(Supplied data Opens)

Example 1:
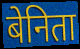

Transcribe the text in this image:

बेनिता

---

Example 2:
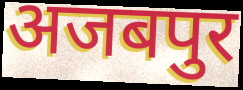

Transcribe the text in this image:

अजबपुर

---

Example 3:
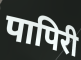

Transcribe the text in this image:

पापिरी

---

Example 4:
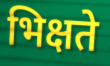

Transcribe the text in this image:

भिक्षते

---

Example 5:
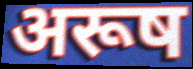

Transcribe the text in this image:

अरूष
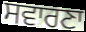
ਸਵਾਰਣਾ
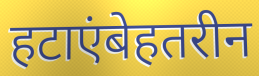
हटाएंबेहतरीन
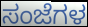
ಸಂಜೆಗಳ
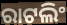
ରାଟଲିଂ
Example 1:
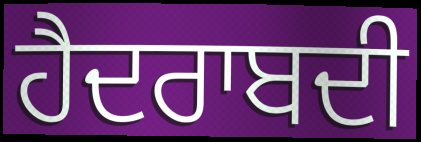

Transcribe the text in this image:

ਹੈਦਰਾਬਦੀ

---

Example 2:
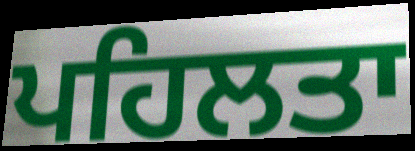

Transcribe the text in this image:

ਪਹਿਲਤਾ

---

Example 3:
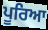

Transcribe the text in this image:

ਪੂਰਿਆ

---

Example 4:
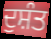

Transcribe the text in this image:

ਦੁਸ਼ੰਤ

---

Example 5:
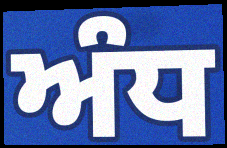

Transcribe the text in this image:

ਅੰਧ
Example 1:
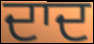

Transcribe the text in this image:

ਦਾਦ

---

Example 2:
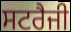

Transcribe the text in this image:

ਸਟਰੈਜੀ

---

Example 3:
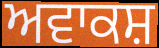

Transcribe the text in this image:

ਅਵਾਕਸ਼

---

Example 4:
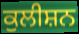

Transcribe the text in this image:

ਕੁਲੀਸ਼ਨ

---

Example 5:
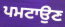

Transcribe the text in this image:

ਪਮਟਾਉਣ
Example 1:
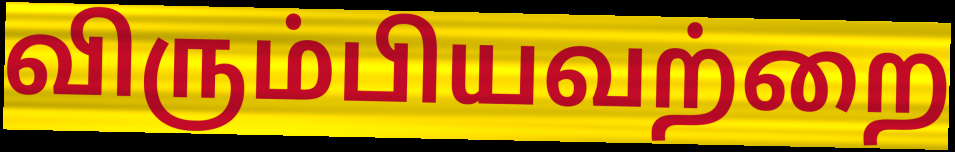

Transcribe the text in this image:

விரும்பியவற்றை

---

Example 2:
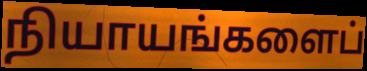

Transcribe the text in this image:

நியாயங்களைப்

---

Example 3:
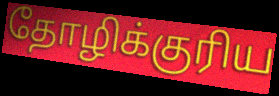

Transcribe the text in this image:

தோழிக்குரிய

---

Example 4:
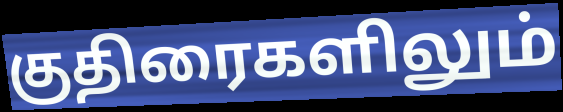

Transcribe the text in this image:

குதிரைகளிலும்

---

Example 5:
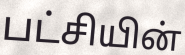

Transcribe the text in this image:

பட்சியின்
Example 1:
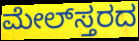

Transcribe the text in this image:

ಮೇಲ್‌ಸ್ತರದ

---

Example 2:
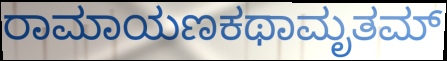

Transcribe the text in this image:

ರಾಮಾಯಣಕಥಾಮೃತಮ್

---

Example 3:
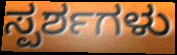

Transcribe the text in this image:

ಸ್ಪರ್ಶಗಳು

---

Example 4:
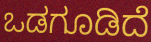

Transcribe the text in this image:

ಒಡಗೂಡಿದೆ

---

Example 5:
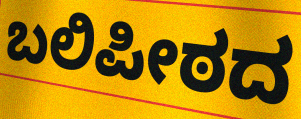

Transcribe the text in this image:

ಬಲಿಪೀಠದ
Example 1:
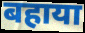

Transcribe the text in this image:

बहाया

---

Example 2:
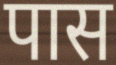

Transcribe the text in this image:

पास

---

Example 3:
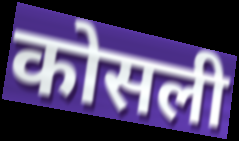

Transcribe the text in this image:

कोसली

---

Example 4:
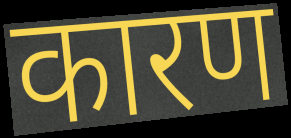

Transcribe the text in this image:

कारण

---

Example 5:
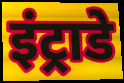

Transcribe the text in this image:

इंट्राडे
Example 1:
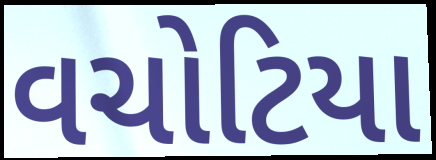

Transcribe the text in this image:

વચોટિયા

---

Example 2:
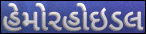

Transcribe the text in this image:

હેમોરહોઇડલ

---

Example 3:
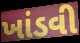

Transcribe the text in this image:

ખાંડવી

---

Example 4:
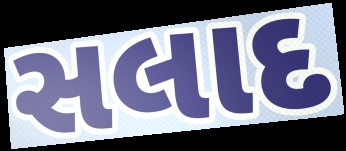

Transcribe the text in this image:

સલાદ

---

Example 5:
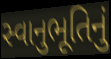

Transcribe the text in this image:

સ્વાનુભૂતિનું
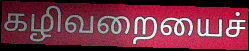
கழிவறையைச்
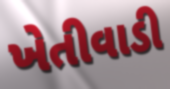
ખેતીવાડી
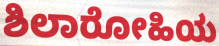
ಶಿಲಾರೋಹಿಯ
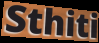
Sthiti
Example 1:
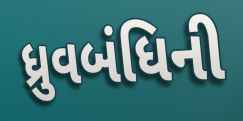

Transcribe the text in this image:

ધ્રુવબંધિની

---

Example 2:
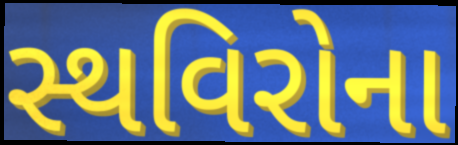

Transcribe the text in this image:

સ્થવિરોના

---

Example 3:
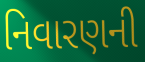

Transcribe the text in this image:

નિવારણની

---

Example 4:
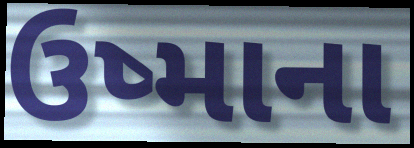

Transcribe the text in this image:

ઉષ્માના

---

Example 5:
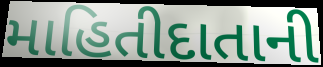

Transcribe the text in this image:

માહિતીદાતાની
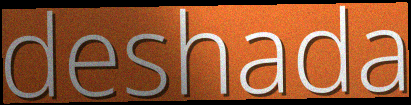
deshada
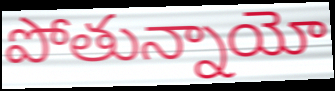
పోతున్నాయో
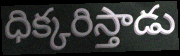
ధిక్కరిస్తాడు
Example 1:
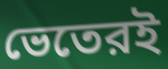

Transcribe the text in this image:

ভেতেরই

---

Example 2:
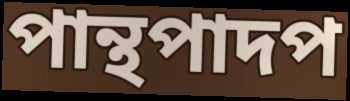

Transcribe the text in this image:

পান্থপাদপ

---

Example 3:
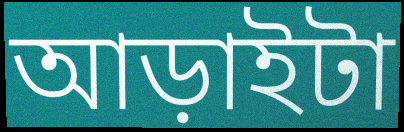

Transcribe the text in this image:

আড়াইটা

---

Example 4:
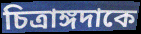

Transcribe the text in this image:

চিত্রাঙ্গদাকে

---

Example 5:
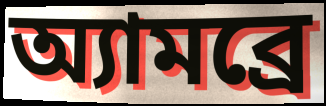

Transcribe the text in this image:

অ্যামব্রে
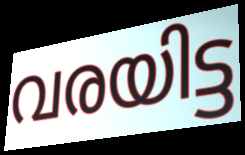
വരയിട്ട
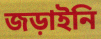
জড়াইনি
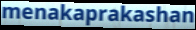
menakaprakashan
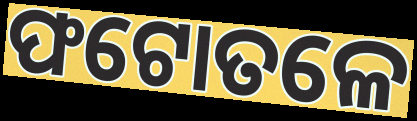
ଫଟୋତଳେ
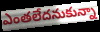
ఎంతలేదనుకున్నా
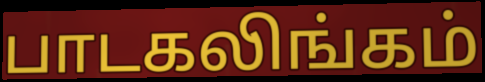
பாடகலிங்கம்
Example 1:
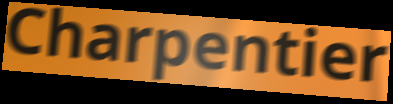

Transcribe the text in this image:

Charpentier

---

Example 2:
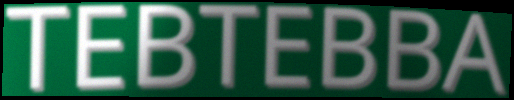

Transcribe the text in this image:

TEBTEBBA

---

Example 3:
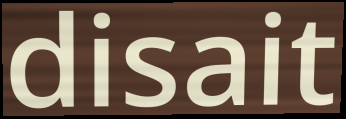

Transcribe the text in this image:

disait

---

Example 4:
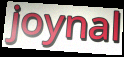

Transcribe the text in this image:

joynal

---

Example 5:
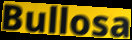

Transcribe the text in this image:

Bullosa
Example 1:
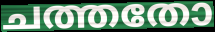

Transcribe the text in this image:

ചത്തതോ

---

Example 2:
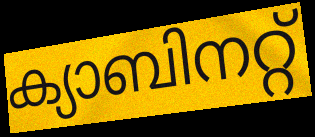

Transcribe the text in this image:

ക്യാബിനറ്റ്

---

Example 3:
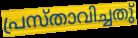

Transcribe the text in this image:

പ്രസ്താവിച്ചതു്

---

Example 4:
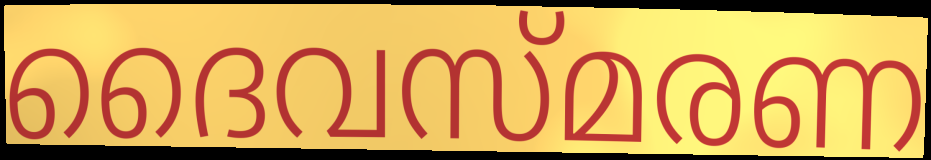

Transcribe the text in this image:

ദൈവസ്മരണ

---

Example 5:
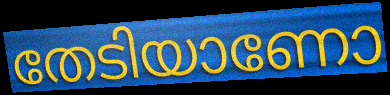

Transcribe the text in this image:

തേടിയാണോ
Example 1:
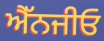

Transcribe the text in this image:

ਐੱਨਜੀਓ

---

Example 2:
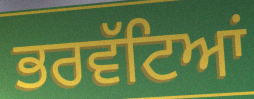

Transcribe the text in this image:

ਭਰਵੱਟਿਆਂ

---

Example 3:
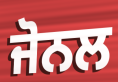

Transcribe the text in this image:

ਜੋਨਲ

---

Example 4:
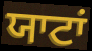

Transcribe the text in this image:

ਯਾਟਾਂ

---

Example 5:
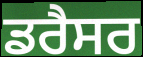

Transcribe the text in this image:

(Supplied data Closes)

■ Brief: Without the pictures, restate all of the entries word for word.

■ Reply to the task:
Example 1:

Transcribe the text in this image:

बेनिता

---

Example 2:

Transcribe the text in this image:

अजबपुर

---

Example 3:

Transcribe the text in this image:

पापिरी

---

Example 4:

Transcribe the text in this image:

भिक्षते

---

Example 5:

Transcribe the text in this image:

अरूष
ਸਵਾਰਣਾ
हटाएंबेहतरीन
ಸಂಜೆಗಳ
ରାଟଲିଂ
Example 1:

Transcribe the text in this image:

ਹੈਦਰਾਬਦੀ

---

Example 2:

Transcribe the text in this image:

ਪਹਿਲਤਾ

---

Example 3:

Transcribe the text in this image:

ਪੂਰਿਆ

---

Example 4:

Transcribe the text in this image:

ਦੁਸ਼ੰਤ

---

Example 5:

Transcribe the text in this image:

ਅੰਧ
Example 1:

Transcribe the text in this image:

ਦਾਦ

---

Example 2:

Transcribe the text in this image:

ਸਟਰੈਜੀ

---

Example 3:

Transcribe the text in this image:

ਅਵਾਕਸ਼

---

Example 4:

Transcribe the text in this image:

ਕੁਲੀਸ਼ਨ

---

Example 5:

Transcribe the text in this image:

ਪਮਟਾਉਣ
Example 1:

Transcribe the text in this image:

விரும்பியவற்றை

---

Example 2:

Transcribe the text in this image:

நியாயங்களைப்

---

Example 3:

Transcribe the text in this image:

தோழிக்குரிய

---

Example 4:

Transcribe the text in this image:

குதிரைகளிலும்

---

Example 5:

Transcribe the text in this image:

பட்சியின்
Example 1:

Transcribe the text in this image:

ಮೇಲ್‌ಸ್ತರದ

---

Example 2:

Transcribe the text in this image:

ರಾಮಾಯಣಕಥಾಮೃತಮ್

---

Example 3:

Transcribe the text in this image:

ಸ್ಪರ್ಶಗಳು

---

Example 4:

Transcribe the text in this image:

ಒಡಗೂಡಿದೆ

---

Example 5:

Transcribe the text in this image:

ಬಲಿಪೀಠದ
Example 1:

Transcribe the text in this image:

बहाया

---

Example 2:

Transcribe the text in this image:

पास

---

Example 3:

Transcribe the text in this image:

कोसली

---

Example 4:

Transcribe the text in this image:

कारण

---

Example 5:

Transcribe the text in this image:

इंट्राडे
Example 1:

Transcribe the text in this image:

વચોટિયા

---

Example 2:

Transcribe the text in this image:

હેમોરહોઇડલ

---

Example 3:

Transcribe the text in this image:

ખાંડવી

---

Example 4:

Transcribe the text in this image:

સલાદ

---

Example 5:

Transcribe the text in this image:

સ્વાનુભૂતિનું
கழிவறையைச்
ખેતીવાડી
ಶಿಲಾರೋಹಿಯ
Sthiti
Example 1:

Transcribe the text in this image:

ધ્રુવબંધિની

---

Example 2:

Transcribe the text in this image:

સ્થવિરોના

---

Example 3:

Transcribe the text in this image:

નિવારણની

---

Example 4:

Transcribe the text in this image:

ઉષ્માના

---

Example 5:

Transcribe the text in this image:

માહિતીદાતાની
deshada
పోతున్నాయో
ధిక్కరిస్తాడు
Example 1:

Transcribe the text in this image:

ভেতেরই

---

Example 2:

Transcribe the text in this image:

পান্থপাদপ

---

Example 3:

Transcribe the text in this image:

আড়াইটা

---

Example 4:

Transcribe the text in this image:

চিত্রাঙ্গদাকে

---

Example 5:

Transcribe the text in this image:

অ্যামব্রে
വരയിട്ട
জড়াইনি
menakaprakashan
ଫଟୋତଳେ
ఎంతలేదనుకున్నా
பாடகலிங்கம்
Example 1:

Transcribe the text in this image:

Charpentier

---

Example 2:

Transcribe the text in this image:

TEBTEBBA

---

Example 3:

Transcribe the text in this image:

disait

---

Example 4:

Transcribe the text in this image:

joynal

---

Example 5:

Transcribe the text in this image:

Bullosa
Example 1:

Transcribe the text in this image:

ചത്തതോ

---

Example 2:

Transcribe the text in this image:

ക്യാബിനറ്റ്

---

Example 3:

Transcribe the text in this image:

പ്രസ്താവിച്ചതു്

---

Example 4:

Transcribe the text in this image:

ദൈവസ്മരണ

---

Example 5:

Transcribe the text in this image:

തേടിയാണോ
Example 1:

Transcribe the text in this image:

ਐੱਨਜੀਓ

---

Example 2:

Transcribe the text in this image:

ਭਰਵੱਟਿਆਂ

---

Example 3:

Transcribe the text in this image:

ਜੋਨਲ

---

Example 4:

Transcribe the text in this image:

ਯਾਟਾਂ

---

Example 5:

Transcribe the text in this image:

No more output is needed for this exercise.